A Quinta Turma do Superior Tribunal de Justiça (STJ) estabeleceu que o crime de poluição qualificada, se o agente poluidor deixa de cumprir ordem administrativa para reparar o dano ambiental, é de natureza permanente, que perdura enquanto se mantiver a desobediência. O colegiado reafirmou jurisprudência segundo a qual não é possível aferir o transcurso da prescrição quando há continuidade das atividades ilícitas contrárias ao meio ambiente.
Com esse entendimento, a Quinta Turma confirmou decisão do relator, ministro Joel Ilan Paciornik, que, em dezembro de 2019, negou o recurso especial de uma empresa condenada por poluição qualificada. No recurso, a empresa pedia o reconhecimento da prescrição, sob o argumento de que causar poluição seria delito de consumação instantânea.
A empresa foi condenada com base no artigo 54, parágrafos 2º, I, II, III e IV, e 3º, e no artigo 56, parágrafo 1º, I e II, combinados com o artigo 58, I, da Lei 9.605/1998.
Conceitos legais
Em seu voto, o ministro Joel Ilan Paciornik explicou as diferenças entre o crime permanente e o instantâneo de efeitos permanentes. Reportando-se à doutrina sobre o tema, ele destacou que, no permanente, o momento consumativo é uma situação duradoura, cujo início não coincide com a sua cessação. Além disso, a manutenção da situação de permanência depende da vontade do próprio agente.
Já nos crimes instantâneos de efeitos permanentes, o resultado da ação é permanente, e não a conduta do agente.
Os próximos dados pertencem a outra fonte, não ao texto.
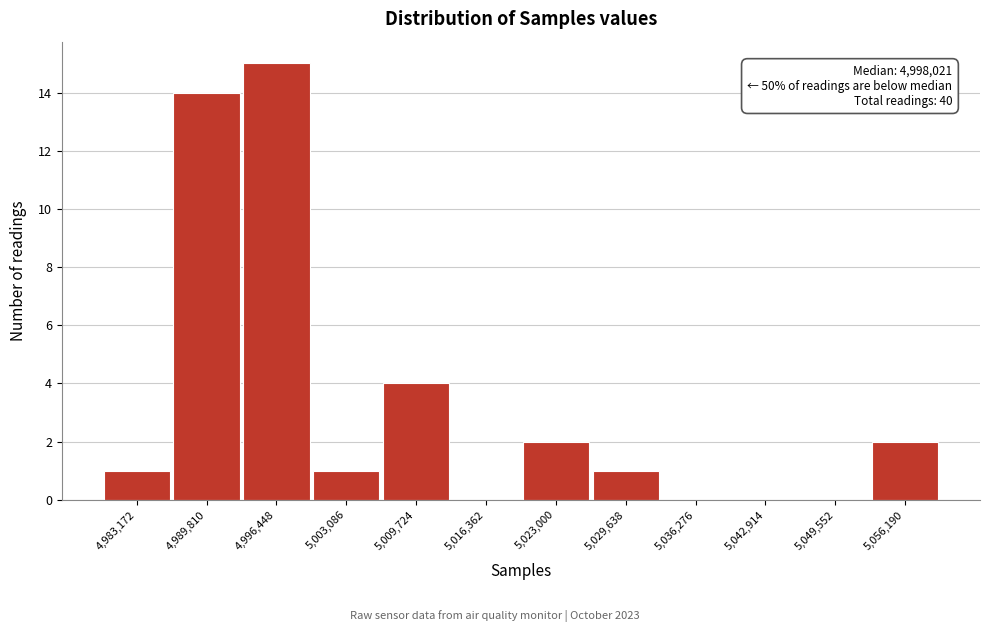

Reading left to right, list all the values displayed in this chart.

4,983,172=1	4,989,810=14	4,996,448=15	5,003,086=1	5,009,724=4	5,016,362=0	5,023,000=2	5,029,638=1	5,036,276=0	5,042,914=0	5,049,552=0	5,056,190=2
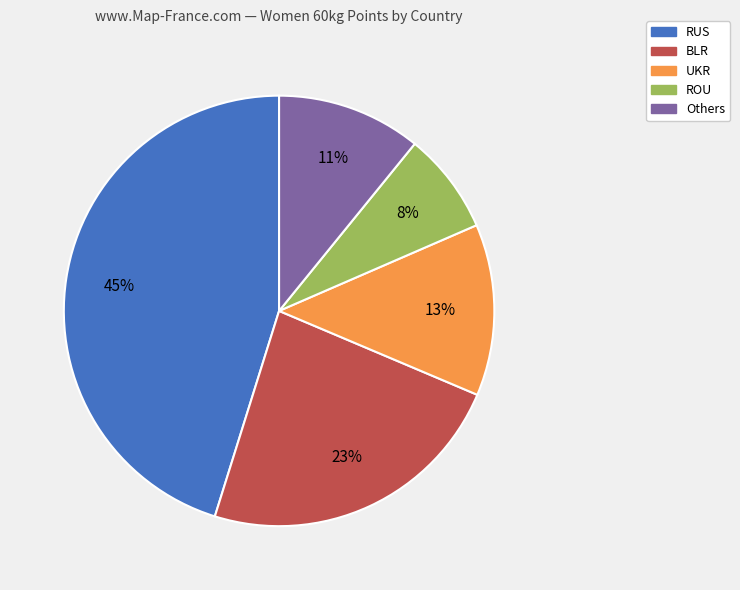

Which category has the biggest portion of the pie?

RUS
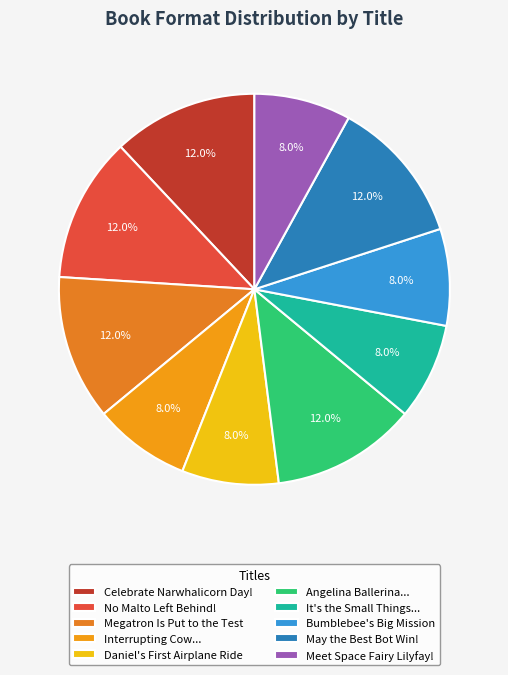

What percentage is the Bumblebee's Big Mission slice, to the nearest percent?

8%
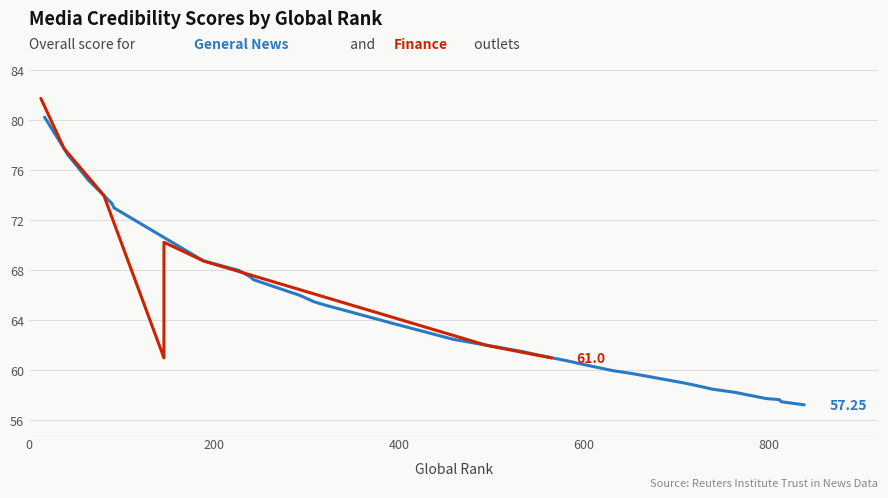

How many values are below 63?

15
O retorno à situação anterior, nesses casos, foge à sua alçada.
O relator observou que as condutas atribuídas à ré, caracterizadas como crime permanente, consistiram em causar poluição com danos à população e ao meio ambiente, em desacordo com as leis de proteção, e omitir-se na adoção das medidas de precaução diante do risco de dano grave ou irreversível ao ecossistema.
Segundo Joel Paciornik, há dificuldade em classificar a poluição qualificada quanto ao momento de sua consumação, "na medida em que podemos visualizar uma conduta inicial definida – causar poluição – que pode restar configurada simplesmente na primeira ação ou omissão por parte do autor ou perdurar no tempo".
De acordo com o ministro, a doutrina, ao analisar a Lei 9.605/1998, entende que ocorre a consumação do crime quando há descumprimento de medidas determinadas pelo órgão administrativo competente, tratando-se de crime permanente, que se protrai no tempo enquanto dura a desobediência.
Para o relator, o armazenamento do lixo industrial da empresa resultou em poluição grave da área degradada, sendo que até o momento ela não tomou providências para reparar o dano.
"No caso em exame, entendo que o crime de poluição qualificada é permanente, diante da continuidade da prática infracional, ainda que por omissão da parte autora, que foi prontamente notificada a reparar o dano causado – retirar os resíduos – e não o fez", afirmou Paciornik.
O ministro lembrou que a prescrição nos crimes ambientais, praticados por pessoas jurídicas, tem vinculação direta com os preceitos do artigo 109 do Código Penal e, por consequência, do artigo 111. Ele destacou que o STJ tem se posicionado pela impossibilidade de aferição do transcurso do prazo prescricional nos delitos cometidos em desfavor do meio ambiente, quando pautado na continuidade das atividades ilícitas.
"A meu ver, esse posicionamento vem tomando força e deve ser a linha de orientação a ser seguida, considerado o bem jurídico-constitucional de elevado valor a que a lei faz referência – direito ao meio ambiente ecologicamente equilibrado –, que legitima a intervenção do Estado no controle das ações praticadas a seu desfavor, devendo ser promovida a efetiva aplicação das normas penais", concluiu o ministro.
A decisão da Quinta Turma reforça a jurisprudência do colegiado em prol da ampla proteção do meio ambiente também sob o aspecto do direito penal. Em outro caso (RMS 39.173), os ministros consideraram possível a responsabilização penal da empresa por delitos ambientais independentemente de responsabilização concomitante dos sócios.
Como consequência, segundo o relator, ministro Reynaldo Soares da Fonseca, é possível o oferecimento de denúncia contra a pessoa jurídica mesmo sem a imputação do delito ambiental à pessoa física que administra a sociedade.
Segundo o ministro, em um primeiro momento, o STJ adotava a teoria da dupla imputação necessária em crimes contra o meio ambiente, sob o fundamento de que a responsabilização penal da pessoa jurídica exigiria a imputação concomitante da pessoa física que age em nome da empresa.
Contudo, após decisão do Supremo Tribunal Federal (STF) no RE 548.181, a jurisprudência do STJ também evoluiu para entender que a necessidade de dupla imputação viola dispositivos legais como o artigo 225, parágrafo 3º, da Constituição Federal.